“Un buon indiano è un indiano morto. E a Marsiglia erano tutti indiani”
Entrare nella narrazione di Jean Claude Izzo ha un prezzo. Non indifferente tra l’altro.
La prosa spezzata dell'autore marsigliese mette alla prova, l’io narrante prepotentemente in primo piano chiede di essere ascoltato e creduto, ancor prima di essere conosciuto. Non ci si può arroccare in un atteggiamento critico e distaccato da lettore incallito di fronte alle prime pagine di Casino Totale, quando Izzo ci presenta Ugo, Manu e Fabio: c’è una cambiale in bianco da firmare per entrare nella singolare dimensione narrativa di questo romanzo e dei successivi. Una cambiale che viene ripagata con circa novecento pagine che conducono a sfiorare “la parte più infima della schifezza del mondo”. Toglie parole anche al recensore, Izzo, quando nell’incpit di ogni capitolo riassume, con epigrafi che da sole varrebbero la lettura, lo spirito e l’anima del suo racconto dove, appunto, “l’unica trama è l’odio del mondo”.
Fabio Montale, quasi criminale e poliziotto prima, ex-poliziotto e cittadino poi, è un personaggio atipico, solo apparentemente semplice (è un poliziotto di quartiere tutto sommato) e parente di tanti altri “perdenti”, e solo apparentemente guidato da un “normale” senso di umana giustizia e onore.
Ma, evidentemente, le apparenze ingannano. La vicenda di Ugo e Manu, amici di infanzia, compagni di scorribande delinquenziali, falciati dalla vita prima ancora che dalla malavita marsigliese, gli amori con Lole e la cugina Gelou, né impossibili o meno ma semplicemente rovinati, il rapporto paterno e straziante con la tossicodipendente Pavie… la via crucis noir di Fabio Montale non ha niente di semplice e lineare. E se effettivamente l’odio del mondo è l’unico motore capace di governare gli eventi, è l’umanità del protagonista, l’assoluta verità dei suoi sentimenti, delle sue reazioni a dominare la scena.
Non c'è da stupirsi se dopo le prime pagine si inizia a fantasticare un approdo al porto di Marsiglia, o ad annotarsi mentalmente i poliedrici gusti musicali di Montale o i suoi gusti alimentari.
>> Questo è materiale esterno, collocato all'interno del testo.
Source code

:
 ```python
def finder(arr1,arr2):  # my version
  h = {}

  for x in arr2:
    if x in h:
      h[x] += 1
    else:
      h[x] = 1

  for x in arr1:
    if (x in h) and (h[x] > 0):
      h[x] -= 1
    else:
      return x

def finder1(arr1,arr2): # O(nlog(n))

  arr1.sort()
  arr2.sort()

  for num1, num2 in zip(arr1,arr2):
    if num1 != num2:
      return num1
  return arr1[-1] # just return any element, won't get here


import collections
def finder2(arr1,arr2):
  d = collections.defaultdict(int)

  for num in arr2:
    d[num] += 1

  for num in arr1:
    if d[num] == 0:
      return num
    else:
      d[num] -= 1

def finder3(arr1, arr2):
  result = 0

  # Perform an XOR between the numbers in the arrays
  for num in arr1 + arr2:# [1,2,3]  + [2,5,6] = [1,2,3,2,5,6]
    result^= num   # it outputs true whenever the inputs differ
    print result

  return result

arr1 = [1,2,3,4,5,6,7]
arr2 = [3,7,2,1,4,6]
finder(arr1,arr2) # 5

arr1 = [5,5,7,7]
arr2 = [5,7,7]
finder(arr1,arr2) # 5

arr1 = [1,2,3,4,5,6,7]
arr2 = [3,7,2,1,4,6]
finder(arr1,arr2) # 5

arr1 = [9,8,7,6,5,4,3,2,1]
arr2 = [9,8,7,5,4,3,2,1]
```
Il primo e più stupefacente risultato della narrativa di Izzo è infatti quello di imporci la presenza fisica, reale e vera del suo protagonista: e non si tratta (come in Montalban ad esempio) di una ricetta ben costruita e orchestrato a base di gastronomia e cultura. Piuttosto la trasposizione completa su carta dell'umanità tormentata e intensa di un personaggio del quale è veramente difficile non immaginare un corrispondente in carne ed ossa: ci interessa capire che album sia Sketches of Spain per conoscere meglio un amico, per capire meglio perché, in quel preciso momento, abbia avuto il desiderio di ascoltare proprio quello.
Fabio Montale, una gioventù traboccante di spettri vissuta al confine con la delinquenza (e oltre), poliziotto di quartiere lontano dai casi ufficiali, dalle indagini, dal lavoro di squadra, si ricava così uno spazio vitale dolorosissimo e perennemente a rischio tra boss della mala locale, colleghi (pochi) stimati e poliziotti sporchi. Con grande maestria e con una sapienza narrativa apparentemente istintiva Izzo costruisce i tre episodi della trilogia in modo fortemente compatto: quasi impossibile interromperne la lettura, quasi impossibile ritardare la chiusura inevitabile e durissima dell’arco narrativo.
La storia criminale, la storia sociale e urbana e quella personale del protagonista si saldano, si confondono fino a sintetizzare in un unico intreccio la natura più alta del noir inteso come narrazione del disagio, delle violente differenze.
L’impatto emotivo potentissimo della narrazione relega in secondo piano i piccoli cedimenti di stile (in particolare in
Solea, il più veloce e violento della serie, l’intenzione di colpire allo stomaco il lettore emerge con evidenza a tratti eccessiva), le piccole imperfezioni nella costruzione dell’intreccio (che, in
Chourmo in modo particolare, si complica e si sfuma fino ad essere poco riconoscibile).
Rimane indelebile nella mente il ricordo di Fabio Montale, come di un conoscente, di un amico sfortunato, e il desiderio esotico di una Marsiglia totale, definitiva e nerissima dove “la notte è sempre la stessa e l’ombra, nell’acqua, è l’ombra di un uomo consumato”.